Task statement → Convert the records from the line with "plane in the" up to and including the line with "[191, 158, 238, 205]" into a numbered list, leaving out any blank lines.

* * *

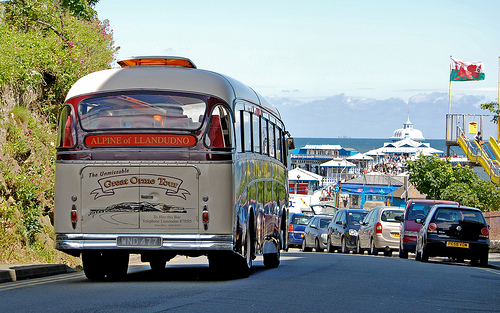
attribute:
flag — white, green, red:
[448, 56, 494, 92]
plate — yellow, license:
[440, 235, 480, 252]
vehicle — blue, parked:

* * *

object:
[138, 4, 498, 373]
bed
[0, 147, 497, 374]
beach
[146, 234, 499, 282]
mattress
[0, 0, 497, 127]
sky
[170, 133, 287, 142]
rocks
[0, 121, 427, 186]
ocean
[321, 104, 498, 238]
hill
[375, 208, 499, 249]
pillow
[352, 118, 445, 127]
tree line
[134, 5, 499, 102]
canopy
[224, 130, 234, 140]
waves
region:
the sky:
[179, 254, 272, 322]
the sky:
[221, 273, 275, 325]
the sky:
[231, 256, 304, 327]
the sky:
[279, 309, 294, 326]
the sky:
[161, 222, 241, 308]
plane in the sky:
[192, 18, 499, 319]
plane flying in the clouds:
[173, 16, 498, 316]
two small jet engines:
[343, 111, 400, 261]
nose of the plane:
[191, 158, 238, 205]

* * *

Solution to this problem →
1. plane in the sky:
2. [192, 18, 499, 319]
3. plane flying in the clouds:
4. [173, 16, 498, 316]
5. two small jet engines:
6. [343, 111, 400, 261]
7. nose of the plane:
8. [191, 158, 238, 205]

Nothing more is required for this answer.